- **Your goal**:
If a line in the data below includes the string "with", please return a copy of it.

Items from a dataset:
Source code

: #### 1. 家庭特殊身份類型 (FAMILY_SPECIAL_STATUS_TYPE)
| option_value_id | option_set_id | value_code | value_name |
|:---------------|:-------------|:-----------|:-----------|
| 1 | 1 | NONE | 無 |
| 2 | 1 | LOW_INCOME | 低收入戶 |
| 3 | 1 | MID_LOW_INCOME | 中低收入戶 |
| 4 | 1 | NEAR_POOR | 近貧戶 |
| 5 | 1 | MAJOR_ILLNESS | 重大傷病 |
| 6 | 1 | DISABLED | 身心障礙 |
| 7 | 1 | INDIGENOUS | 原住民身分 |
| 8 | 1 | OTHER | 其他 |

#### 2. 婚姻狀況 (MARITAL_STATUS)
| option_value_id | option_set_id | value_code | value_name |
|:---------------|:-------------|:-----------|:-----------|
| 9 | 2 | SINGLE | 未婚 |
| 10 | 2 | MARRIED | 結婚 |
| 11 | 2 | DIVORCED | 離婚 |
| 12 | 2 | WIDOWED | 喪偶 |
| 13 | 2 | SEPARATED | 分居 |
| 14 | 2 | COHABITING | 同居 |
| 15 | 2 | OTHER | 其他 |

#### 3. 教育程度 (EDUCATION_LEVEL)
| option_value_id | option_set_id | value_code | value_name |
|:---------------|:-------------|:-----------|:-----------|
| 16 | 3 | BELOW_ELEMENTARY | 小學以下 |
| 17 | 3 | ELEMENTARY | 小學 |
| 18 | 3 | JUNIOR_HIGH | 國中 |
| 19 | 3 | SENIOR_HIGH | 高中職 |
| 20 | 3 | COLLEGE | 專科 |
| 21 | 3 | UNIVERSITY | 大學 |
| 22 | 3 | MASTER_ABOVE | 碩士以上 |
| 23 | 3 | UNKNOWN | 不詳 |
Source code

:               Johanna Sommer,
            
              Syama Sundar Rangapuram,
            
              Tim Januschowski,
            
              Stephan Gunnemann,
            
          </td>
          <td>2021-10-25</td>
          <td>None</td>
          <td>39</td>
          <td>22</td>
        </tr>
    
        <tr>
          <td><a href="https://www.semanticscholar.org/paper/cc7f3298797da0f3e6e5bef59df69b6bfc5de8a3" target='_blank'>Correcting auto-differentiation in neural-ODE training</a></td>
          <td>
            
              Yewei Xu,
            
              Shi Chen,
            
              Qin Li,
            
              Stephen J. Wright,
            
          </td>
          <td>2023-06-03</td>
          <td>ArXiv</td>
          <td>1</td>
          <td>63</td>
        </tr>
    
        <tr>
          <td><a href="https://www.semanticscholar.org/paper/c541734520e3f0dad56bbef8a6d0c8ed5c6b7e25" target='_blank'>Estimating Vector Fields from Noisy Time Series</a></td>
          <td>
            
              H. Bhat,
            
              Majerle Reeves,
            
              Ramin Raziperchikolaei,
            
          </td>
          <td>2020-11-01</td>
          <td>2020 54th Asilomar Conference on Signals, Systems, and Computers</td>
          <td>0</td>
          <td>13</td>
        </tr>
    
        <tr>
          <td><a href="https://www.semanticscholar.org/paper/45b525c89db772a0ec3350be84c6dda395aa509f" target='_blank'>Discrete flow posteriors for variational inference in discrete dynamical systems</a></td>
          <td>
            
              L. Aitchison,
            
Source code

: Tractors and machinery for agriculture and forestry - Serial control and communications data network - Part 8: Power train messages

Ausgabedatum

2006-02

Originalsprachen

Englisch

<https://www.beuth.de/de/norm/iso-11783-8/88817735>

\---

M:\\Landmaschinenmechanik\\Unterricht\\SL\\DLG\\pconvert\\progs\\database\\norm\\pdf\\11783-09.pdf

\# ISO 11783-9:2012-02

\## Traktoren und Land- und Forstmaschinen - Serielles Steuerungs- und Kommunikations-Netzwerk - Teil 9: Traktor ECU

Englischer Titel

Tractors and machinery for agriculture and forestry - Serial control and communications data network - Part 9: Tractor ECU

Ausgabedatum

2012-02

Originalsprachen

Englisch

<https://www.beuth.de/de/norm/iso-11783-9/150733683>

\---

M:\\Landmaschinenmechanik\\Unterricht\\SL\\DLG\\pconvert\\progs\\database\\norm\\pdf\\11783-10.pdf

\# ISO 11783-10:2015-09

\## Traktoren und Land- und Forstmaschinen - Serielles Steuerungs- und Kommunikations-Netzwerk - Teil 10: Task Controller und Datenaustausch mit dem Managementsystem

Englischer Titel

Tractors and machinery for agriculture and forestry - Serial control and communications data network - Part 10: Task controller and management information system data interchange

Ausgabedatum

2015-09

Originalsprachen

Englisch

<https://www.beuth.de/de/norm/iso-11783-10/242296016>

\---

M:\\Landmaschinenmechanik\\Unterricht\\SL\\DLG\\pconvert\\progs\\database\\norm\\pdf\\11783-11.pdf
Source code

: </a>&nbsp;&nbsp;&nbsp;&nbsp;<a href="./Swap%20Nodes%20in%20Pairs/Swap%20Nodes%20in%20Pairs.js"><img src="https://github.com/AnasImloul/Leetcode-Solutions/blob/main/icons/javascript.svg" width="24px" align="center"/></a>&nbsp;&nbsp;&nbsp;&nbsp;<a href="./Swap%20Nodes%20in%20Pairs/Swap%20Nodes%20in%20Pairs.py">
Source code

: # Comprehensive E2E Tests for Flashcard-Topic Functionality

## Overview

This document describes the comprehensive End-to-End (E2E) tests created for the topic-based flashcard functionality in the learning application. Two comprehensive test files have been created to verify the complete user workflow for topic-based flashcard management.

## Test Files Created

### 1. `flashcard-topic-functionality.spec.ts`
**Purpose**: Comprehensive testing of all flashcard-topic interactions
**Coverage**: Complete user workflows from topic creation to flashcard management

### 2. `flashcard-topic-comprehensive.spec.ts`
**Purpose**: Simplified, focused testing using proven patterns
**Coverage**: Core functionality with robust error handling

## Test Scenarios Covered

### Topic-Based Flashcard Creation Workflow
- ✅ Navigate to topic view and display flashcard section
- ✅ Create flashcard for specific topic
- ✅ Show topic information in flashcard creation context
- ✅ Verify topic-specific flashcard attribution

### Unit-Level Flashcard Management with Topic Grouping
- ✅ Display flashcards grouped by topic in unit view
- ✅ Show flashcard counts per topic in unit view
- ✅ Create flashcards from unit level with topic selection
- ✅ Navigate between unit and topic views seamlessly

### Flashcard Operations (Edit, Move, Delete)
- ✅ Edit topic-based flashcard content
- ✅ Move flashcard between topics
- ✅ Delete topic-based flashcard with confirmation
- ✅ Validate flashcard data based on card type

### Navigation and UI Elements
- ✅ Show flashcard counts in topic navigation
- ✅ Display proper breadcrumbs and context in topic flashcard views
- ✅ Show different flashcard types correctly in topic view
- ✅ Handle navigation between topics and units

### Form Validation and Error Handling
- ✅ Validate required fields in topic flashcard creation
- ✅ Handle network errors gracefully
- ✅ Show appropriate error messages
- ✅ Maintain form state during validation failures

- **Response area**:
**Coverage**: Core functionality with robust error handling
### Unit-Level Flashcard Management with Topic Grouping
- ✅ Create flashcards from unit level with topic selection
- ✅ Delete topic-based flashcard with confirmation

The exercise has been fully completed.